In this example, the rules consist of one (unnamed) ruleset. It lists nineteen rules, each terminated by a semicolon. It starts with two special rules for handling negative numbers and non-integers. (This is true of most rulesets.) Following are rules for increasing integer ranges, up to 10e15. The portion of the rule before a colon, if any, provides information about the range and some additional information about how to apply the rule. Most rule bodies (following the colon) consist of recursion instructions and/or plain text substitutions. The rules in this example work as follows:

1. -x: minus »; If the number is negative, output the string ‘minus ‘ and recurse using the absolute value.

2. x.x: « point »; If the number is not an integer, recurse using the integral part, emit the string ‘ point ‘, and process the ruleset in ‘fractional mode’ for the fractional part. Generally, this emits single digits.

3. zero; one; … nine; Each of these ten rules applies to a range.

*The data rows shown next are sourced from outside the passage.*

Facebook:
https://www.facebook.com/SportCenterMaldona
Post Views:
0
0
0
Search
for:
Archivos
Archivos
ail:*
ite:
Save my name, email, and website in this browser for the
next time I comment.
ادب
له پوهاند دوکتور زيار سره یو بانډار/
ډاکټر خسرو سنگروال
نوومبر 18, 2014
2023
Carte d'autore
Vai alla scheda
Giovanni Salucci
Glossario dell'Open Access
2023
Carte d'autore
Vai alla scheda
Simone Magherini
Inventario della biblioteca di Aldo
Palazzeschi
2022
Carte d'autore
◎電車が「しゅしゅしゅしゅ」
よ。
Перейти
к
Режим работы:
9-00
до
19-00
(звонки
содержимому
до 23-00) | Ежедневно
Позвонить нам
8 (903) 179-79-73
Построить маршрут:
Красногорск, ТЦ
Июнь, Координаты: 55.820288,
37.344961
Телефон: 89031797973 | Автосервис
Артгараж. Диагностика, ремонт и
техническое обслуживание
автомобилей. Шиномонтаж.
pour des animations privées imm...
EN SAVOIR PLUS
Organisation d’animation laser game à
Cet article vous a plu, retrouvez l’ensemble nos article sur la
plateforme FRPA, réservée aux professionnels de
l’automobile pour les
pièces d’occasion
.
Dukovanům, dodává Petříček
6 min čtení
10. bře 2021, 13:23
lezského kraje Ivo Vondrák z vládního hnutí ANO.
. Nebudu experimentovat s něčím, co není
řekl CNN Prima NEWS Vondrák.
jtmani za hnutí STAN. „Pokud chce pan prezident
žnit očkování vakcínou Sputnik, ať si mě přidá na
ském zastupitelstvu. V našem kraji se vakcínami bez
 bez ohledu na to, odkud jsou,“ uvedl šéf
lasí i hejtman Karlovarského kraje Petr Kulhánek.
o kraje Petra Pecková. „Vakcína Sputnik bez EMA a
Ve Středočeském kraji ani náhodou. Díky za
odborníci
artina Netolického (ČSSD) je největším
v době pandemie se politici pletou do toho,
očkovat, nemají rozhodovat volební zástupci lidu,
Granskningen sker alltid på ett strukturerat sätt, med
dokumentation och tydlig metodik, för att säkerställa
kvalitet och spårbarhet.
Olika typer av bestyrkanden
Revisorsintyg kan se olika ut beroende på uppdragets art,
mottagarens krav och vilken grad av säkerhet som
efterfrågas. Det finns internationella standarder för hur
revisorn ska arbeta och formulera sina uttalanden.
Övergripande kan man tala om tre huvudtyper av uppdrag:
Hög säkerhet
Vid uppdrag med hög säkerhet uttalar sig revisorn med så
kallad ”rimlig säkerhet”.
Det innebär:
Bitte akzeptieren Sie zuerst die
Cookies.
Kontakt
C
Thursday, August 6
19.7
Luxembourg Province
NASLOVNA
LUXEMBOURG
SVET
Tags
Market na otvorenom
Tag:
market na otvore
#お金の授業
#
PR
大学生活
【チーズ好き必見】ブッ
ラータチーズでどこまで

By default, the first range starts at zero, and succeeding ranges start at the previous start + 1. These ranges all default, so each of these ten rules has a ‘range’ of a single integer, 0 to 9. When the current value is in one of these ranges, the rules emit the corresponding text (e.g. ‘one’, ‘two’, and so on).

4. 10: « »; This starts a new range at 10 (not default) and sets the limit of the range for the previous rule. Divide the number by the divisor (which defaults to the highest power of 10 lower or equal to range start value, e.g. 10), recurse using the integral part, emit the string ‘ ‘ (space), then recurse using the remainder.

5. 100: « »>; This starts a new range at 100 (again, limiting the previous rule’s range). It is similar to the previous rule, except for the use of ‘»>’. ‘»’ means to recurse by matching the value against all the ranges to find the rule, ‘»>’ means to recurse using the previous rule. We must force the previous rule in order to get the rule for ‘ten’ invoked in order to emit ‘0’ when processing numbers like 105.

6. 1000: «, »>; 1,000,000: … These start new ranges at intervals of 1000. They are all similar to the rule for 100 except they output ‘, ‘ (comma space) to delimit thousands. Note that the range value can include commas for readability.

7. 1,000… =#,##0=; This last rule in the ruleset applies to all values at or over 10e15. The pattern ‘==’ means to use the current unmodified value, and text within in the pattern (this works for ‘«’ and similar patterns as well) describes the ruleset or decimal format to use. If this text starts with ‘0’ or ‘#’, it is presumed to be a decimal format pattern. So this rule means to format the unmodified number using a decimal format constructed with the pattern ‘#,##0’.

Rulesets are invoked by first applying negative and fractional rules, then by finding the rule whose range includes the current value and applying that rule, recursing as directed by the rule. Again, a complete description of the rule syntax can be found in the API Documentation.

More rule examples can be found in the `RuleBasedNumberFormat` demo source.